Plain-text document sources:
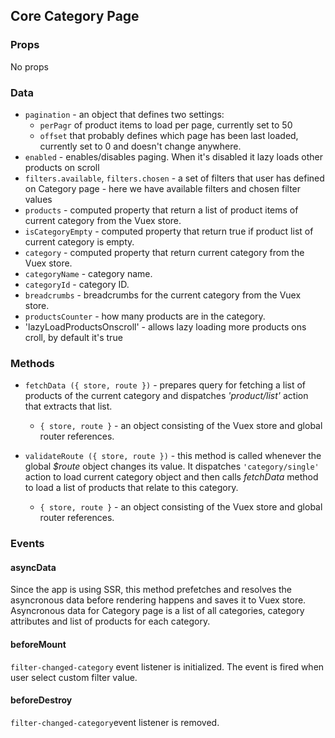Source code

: ## Core Category Page

### Props
No props

### Data

- `pagination` - an object that defines two settings:
  - `perPagr` of product items to load per page, currently set to 50
  - `offset` that probably defines which page has been last loaded, currently set to 0 and doesn't change anywhere.
- `enabled` - enables/disables paging. When it's disabled it lazy loads other products on scroll
- `filters.available`, `filters.chosen` - a set of filters that user has defined on Category page - here we have available filters and chosen filter values 
- `products` - computed property that return a list of product items of current category from the Vuex store.  
- `isCategoryEmpty` - computed property that return true if product list of current category is empty.  
- `category` - computed property that return current category from the Vuex store. 
- `categoryName` - category name.
- `categoryId` - category ID.
- `breadcrumbs` - breadcrumbs for the current category from the Vuex store.
- `productsCounter` - how many products are in the category.
- 'lazyLoadProductsOnscroll' - allows lazy loading more products ons croll, by default it's true

### Methods
- `fetchData ({ store, route })` - prepares query for fetching a list of products of the current category and dispatches *'product/list'* action that extracts that list.
  - `{ store, route }` - an object consisting of the Vuex store and global router references.  

- `validateRoute ({ store, route })` - this method is called whenever the global *$route* object changes its value. It dispatches `'category/single'` action to load current category object and then calls *fetchData* method to load a list of products that relate to this category.  
  - `{ store, route }` - an object consisting of the Vuex store and global router references.

### Events

#### asyncData
Since the app is using SSR, this method prefetches and resolves the asyncronous data before rendering happens and saves it to Vuex store. Asyncronous data for Category page is a list of all categories, category attributes and list of products for each category.

#### beforeMount
`filter-changed-category` event listener is initialized. The event is fired when user select custom filter value.

#### beforeDestroy
`filter-changed-category`event listener is removed.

## WORK REQUEST
Lines containing the string "computed" are the ones to copy from the entries above.

## ANSWER FOR THE TASK
- `products` - computed property that return a list of product items of current category from the Vuex store.  
- `isCategoryEmpty` - computed property that return true if product list of current category is empty.  
- `category` - computed property that return current category from the Vuex store. 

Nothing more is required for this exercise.